With that note, I think this ready for another review, @danielballan @Kezzsim @genematx. I did not implement patch for specs, but just for metadata. If you think patching specs makes sense I can add that.

hyperrealist avatar Apr 17 '24 06:04 hyperrealist

FYI, @hyperrealist, you may have seen this go by already but in case not, the CI failures on Python 3.11 are not the fault of this PR and can be ignored. See #715.

danielballan avatar Apr 18 '24 18:04 danielballan

Rebased to pull in latest CHANGELOG and place this change entry on "Next" release.

danielballan avatar Apr 23 '24 18:04 danielballan

Revisiting @hyperrealist's comment proposing this API:

{
 "type": "application/json-patch+json",  # could default to this. may also support aliases  "json-patch"
 "metadata": [
   {
     "op": "replace",
     "path": "/test",
     "value": "testing"
   }
 ],
 "specs": [],
}

and

{
 "type": "application/merge-patch+json",  # or "merge-patch" / "merge"
 "metadata": {"test": "testing"},
 "specs": [],
}

I now realize that this was a little ambiguous about what's happening with specs. As currently implemented in this PR, specs is handled the same as in PUT. The content of specs in the request replaces the current specs.
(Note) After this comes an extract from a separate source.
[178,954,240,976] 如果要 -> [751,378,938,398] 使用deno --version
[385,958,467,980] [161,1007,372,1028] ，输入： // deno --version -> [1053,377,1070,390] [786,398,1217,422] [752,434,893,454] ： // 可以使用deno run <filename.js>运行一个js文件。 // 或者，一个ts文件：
class PatchMetadataRequest(HyphenizedBaseModel):
    content_type: str

    # These fields are optional because None means "no changes; do not update".
    patch: Optional[Union[List[JSONPatchSpec], Dict]]  # Dict for merge-patch
    specs: Optional[Specs]

I think it would be more useful (and more consistent) to make specs also a patch.

class PatchMetadataRequest(HyphenizedBaseModel):
    content_type: str

    # These fields are optional because None means "no changes; do not update".
    metadata: Optional[Union[List[JSONPatchSpec], Dict]]  # Dict for merge-patch
    specs: Optional[Union[List[JSONPatchSpec], Dict]]  # Dict for merge-patch

Notes:

  • The user has to pick one patch content-type for the whole request; they cannot be mixed. This seems like a good simplifying constraint.
  • For specs, the performance advantage of "patch" vs "replace" is low. The list of specs is not expected to become long.
  • But in a future PR I foresee adding data_sources here, and at that point I think we'll be glad for a consistent way to amend the metadata, specs , and data_sources, each with their own patch.

Existing unit tests cover update_metadata, but I think it's worthwhile to add a couple tests covering the new methods.

danielballan avatar Apr 24 '24 13:04 danielballan

I played with this locally. It works as advertised. I really like the ease of use of update_metadata...no more manually making deep copies in user code!

I took the liberty of rebasing on main and then renaming md_patch to metadata_patch. (I appreciate the case for brevity, but we don't abbreviate it anywhere else in the codebase, I suspect it will be more often read that typed, so I am privileging clarity.)

Will merge when CI passes.

danielballan avatar Jun 04 '24 15:06 danielballan